Suatu pagi menjelang siang di sebuah jalan kota atas Semarang, saya dan suami sedang melewati gang perkampungan di Jalan Ungaran. Tentu saja dengan berjalan pelan karena berada di jalan kampung yang nggak boleh ngebut.
Teng... teng... teng... suara piring yang dipukul sendok menggema tepat di depan kendaraan kami. Rupanya seorang penjual makanan dengan sebuah gerobak kecil di atas sepeda motor yang ia kendarai sedang berhenti.

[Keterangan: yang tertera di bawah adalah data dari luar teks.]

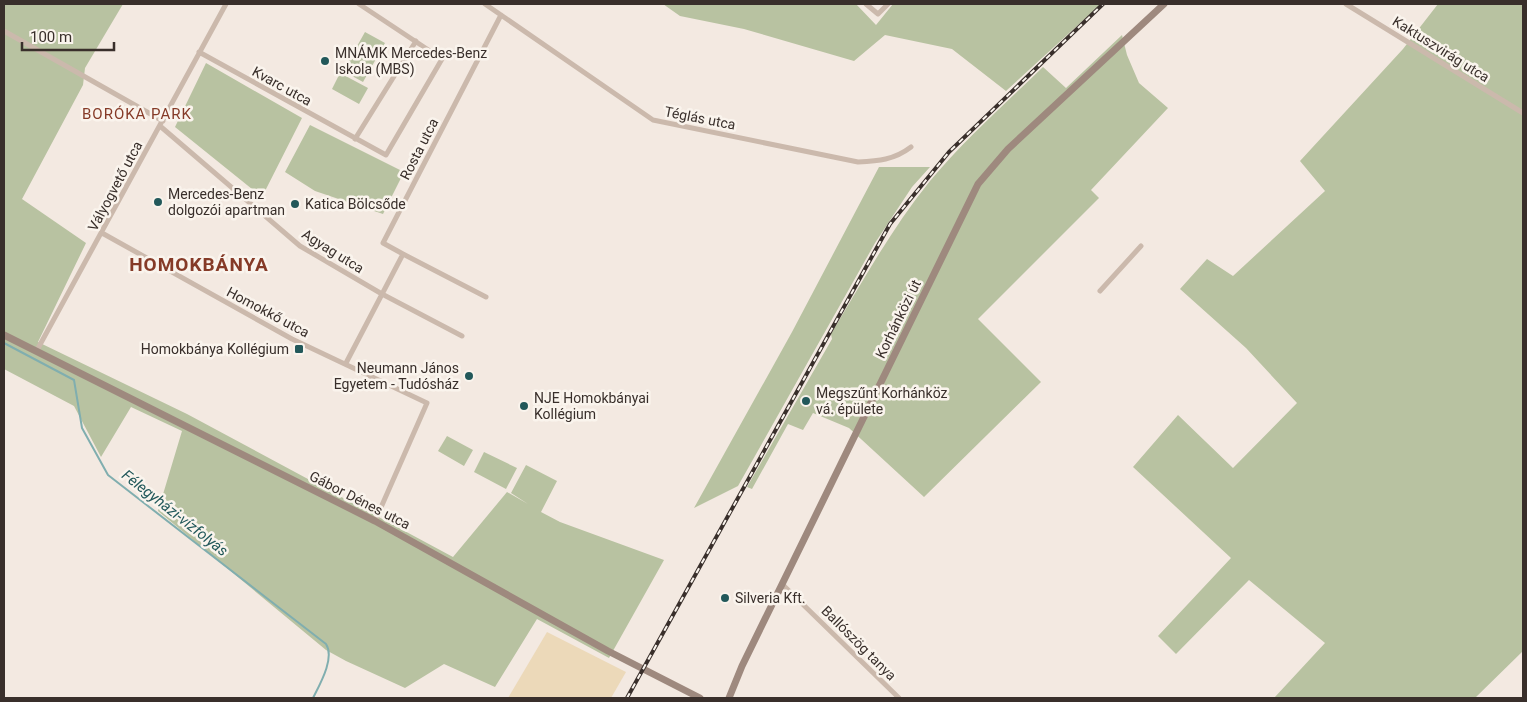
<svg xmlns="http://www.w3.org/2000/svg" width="1527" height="702" viewBox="0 0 1527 702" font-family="Roboto,sans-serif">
  <rect width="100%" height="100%" fill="#f3e9e1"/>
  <path fill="#b8c2a1" d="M4,4H123L85,68L83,85L22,199L86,243L38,342L187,414L453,557L507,492L528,504L511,493L526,465L557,481L541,512L560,522L664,560L609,658L537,619L495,687L444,664L405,688L346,661L326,650L158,511L182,431L131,407L101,457L74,406L4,369Z
    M663,4H856L876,25L893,4H1101L1006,91L952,49L885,35L854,61L744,29L680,16Z
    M1438,4H1523V651L1475,698H1274L1325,643L1249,580L1176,654L1158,636L1231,558L1133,467L1178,415L1233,468L1297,403L1246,348L1180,289L1207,259L1233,276L1325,191L1300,161L1403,49Z
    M365,32L385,43L363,82L343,71Z
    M1122,35L1127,55L1139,83L1168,108L1091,190L1099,198L978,319L1041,382L924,497L849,428L813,413L803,430L788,424L752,489L747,487L832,339L831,334C862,282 892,228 930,181C964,140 1005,104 1043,67L1066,88Z
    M206,63L302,118L262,197L175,127Z
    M340,73L368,88L359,104L332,89Z
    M310,125L404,172L383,214L315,191L285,172Z
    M879,167H930L912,187L875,243L738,486L694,508L792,332Z
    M447,436L473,450L464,466L438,451Z
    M484,452L517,468L506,489L474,472Z"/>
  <path fill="#ecd9b9" d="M547,632L626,672L611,698H508Z"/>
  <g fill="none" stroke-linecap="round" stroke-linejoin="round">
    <path stroke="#80aeaf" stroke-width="2" d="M4,343L74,380L82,428L108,475L326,644C335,658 320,684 313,698"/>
    <path stroke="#cbb9ac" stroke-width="5" d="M485,4L653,120L858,162C878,161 894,160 911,147
      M866,4L878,14L888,4
      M1346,4L1523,113
      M4,31L163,121
      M199,52L386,155L442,59L359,4
      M160,126L300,246L382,294L462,336
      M355,139L416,41
      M102,233L292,339L427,403L375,521
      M403,254L486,297
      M1100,291L1141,246
      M36,352L226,4
      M346,363L403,254L383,243L501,15
      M782,584L899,698"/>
    <path stroke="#9e897e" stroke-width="7" d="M4,335L375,521L608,651L700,698
      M729,698L742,666L978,184L1008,149L1164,4"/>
    <defs>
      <path id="rail" d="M627,698L890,224L949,152L1103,4"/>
    </defs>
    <use href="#rail" stroke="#392f2b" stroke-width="4"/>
    <use href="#rail" stroke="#faf4ed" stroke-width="2" stroke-dasharray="5.5" stroke-linecap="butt"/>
  </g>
  <g fill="#22585a" stroke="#faf4ed" stroke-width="2">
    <circle cx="325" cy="61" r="5"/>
    <circle cx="158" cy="202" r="5"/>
    <circle cx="295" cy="204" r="5"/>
    <rect x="294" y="344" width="10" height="10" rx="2.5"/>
    <circle cx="469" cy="376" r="5"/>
    <circle cx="806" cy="401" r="5"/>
    <circle cx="524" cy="406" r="5"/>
    <circle cx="725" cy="598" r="5"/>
  </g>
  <g text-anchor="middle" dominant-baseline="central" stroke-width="5" stroke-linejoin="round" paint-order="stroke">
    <g font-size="14" fill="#392f2b" stroke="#faf4ed">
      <text transform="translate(1441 49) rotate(32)">Kaktuszvirág utca</text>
      <text transform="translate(282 86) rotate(29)">Kvarc utca</text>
      <text transform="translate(700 118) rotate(11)">Téglás utca</text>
      <text transform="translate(419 149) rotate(-63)">Rosta utca</text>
      <text transform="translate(115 186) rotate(-62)">Vályogvető utca</text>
      <text transform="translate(333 251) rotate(32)">Agyag utca</text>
      <text transform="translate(268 312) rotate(28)">Homokkő utca</text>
      <text transform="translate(898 319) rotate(-64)">Korhánközi út</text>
      <text transform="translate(360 500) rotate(27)">Gábor Dénes utca</text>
      <text transform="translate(859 643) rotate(45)">Ballószög tanya</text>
    </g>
    <g font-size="14" fill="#392f2b" stroke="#faf4ed" text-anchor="start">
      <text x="335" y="53">MNÁMK Mercedes-Benz<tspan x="335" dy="16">Iskola (MBS)</tspan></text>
      <text x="168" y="194">Mercedes-Benz<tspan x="168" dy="16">dolgozói apartman</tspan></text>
      <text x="305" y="204">Katica Bölcsőde</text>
      <text x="289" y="349" text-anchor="end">Homokbánya Kollégium</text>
      <text x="459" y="368" text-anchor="end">Neumann János<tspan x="459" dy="16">Egyetem - Tudósház</tspan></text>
      <text x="816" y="393">Megszűnt Korhánköz<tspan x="816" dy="16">vá. épülete</tspan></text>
      <text x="534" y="398">NJE Homokbányai<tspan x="534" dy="16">Kollégium</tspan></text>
      <text x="735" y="598">Silveria Kft.</text>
    </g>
    <g font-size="15" letter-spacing="1" fill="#853a27" stroke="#faf4ed">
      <text x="137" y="114">BORÓKA PARK</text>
    </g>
    <g font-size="15" font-style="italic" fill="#22585a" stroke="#faf4ed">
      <text transform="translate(175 513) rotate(38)">Félegyházi-vízfolyás</text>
    </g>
    <g font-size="19" font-weight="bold" letter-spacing="1" fill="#853a27" stroke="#faf4ed">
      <text x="199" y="264">HOMOKBÁNYA</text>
    </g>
  </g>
  <rect width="1527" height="702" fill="none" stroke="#392f2b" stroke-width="10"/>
  <path d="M22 42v8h92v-8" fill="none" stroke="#392f2b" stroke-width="2.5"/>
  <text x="30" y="42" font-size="15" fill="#392f2b" stroke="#faf4ed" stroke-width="4" paint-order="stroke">100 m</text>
</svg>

Suami saya melirik ke arah samping. Ia meminta sebuah persetujuan, terlihat dari mimik wajahnya.
"Buk,"
"Apa?"
"Mau?"
"Iya, mau," jawab saya cepat. Wajahnya tiba-tiba berubah cerah seperti cuaca pada saat itu yang sedang tak berawan sama sekali di langit yang membiru. Lalu suami saya bertanya pada penjual tadi.
"Pak, mie kopyok?" tanyanya to the point. Penjual Mie Kopyok keliling memang khas dengan suara teng-teng.
"Betul, pak,"
Suami menunjuk sebuah lokasi di bawah pohon besar dan memintanya dengan memberi kode jari tangan berbentuk V.